----- Provided information

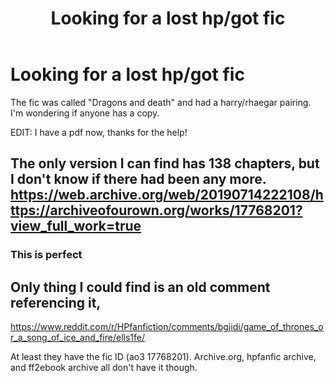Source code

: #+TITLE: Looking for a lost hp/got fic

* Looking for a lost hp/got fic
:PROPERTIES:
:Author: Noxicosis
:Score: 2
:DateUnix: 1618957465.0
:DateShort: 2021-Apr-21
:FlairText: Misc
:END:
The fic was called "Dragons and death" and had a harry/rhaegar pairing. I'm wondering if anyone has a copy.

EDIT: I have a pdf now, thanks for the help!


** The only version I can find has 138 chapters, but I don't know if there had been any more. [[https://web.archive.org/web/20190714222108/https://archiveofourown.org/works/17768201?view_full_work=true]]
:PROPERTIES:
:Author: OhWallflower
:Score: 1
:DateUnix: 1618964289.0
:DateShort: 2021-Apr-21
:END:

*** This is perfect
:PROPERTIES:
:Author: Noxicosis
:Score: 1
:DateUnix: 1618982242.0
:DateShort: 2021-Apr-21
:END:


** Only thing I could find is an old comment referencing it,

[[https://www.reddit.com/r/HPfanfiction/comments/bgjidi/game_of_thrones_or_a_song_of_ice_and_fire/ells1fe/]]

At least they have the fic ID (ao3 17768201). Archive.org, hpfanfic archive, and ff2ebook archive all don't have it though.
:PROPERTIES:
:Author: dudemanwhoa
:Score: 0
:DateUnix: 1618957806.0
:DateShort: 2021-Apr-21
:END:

----------

■ Directive ■
When you copy the records above, keep every word exact and drop the pictures.

■ Exercise response ■
Source code

: #+TITLE: Looking for a lost hp/got fic

* Looking for a lost hp/got fic
:PROPERTIES:
:Author: Noxicosis
:Score: 2
:DateUnix: 1618957465.0
:DateShort: 2021-Apr-21
:FlairText: Misc
:END:
The fic was called "Dragons and death" and had a harry/rhaegar pairing. I'm wondering if anyone has a copy.

EDIT: I have a pdf now, thanks for the help!


** The only version I can find has 138 chapters, but I don't know if there had been any more. [[https://web.archive.org/web/20190714222108/https://archiveofourown.org/works/17768201?view_full_work=true]]
:PROPERTIES:
:Author: OhWallflower
:Score: 1
:DateUnix: 1618964289.0
:DateShort: 2021-Apr-21
:END:

*** This is perfect
:PROPERTIES:
:Author: Noxicosis
:Score: 1
:DateUnix: 1618982242.0
:DateShort: 2021-Apr-21
:END:


** Only thing I could find is an old comment referencing it,

[[https://www.reddit.com/r/HPfanfiction/comments/bgjidi/game_of_thrones_or_a_song_of_ice_and_fire/ells1fe/]]

At least they have the fic ID (ao3 17768201). Archive.org, hpfanfic archive, and ff2ebook archive all don't have it though.
:PROPERTIES:
:Author: dudemanwhoa
:Score: 0
:DateUnix: 1618957806.0
:DateShort: 2021-Apr-21
:END:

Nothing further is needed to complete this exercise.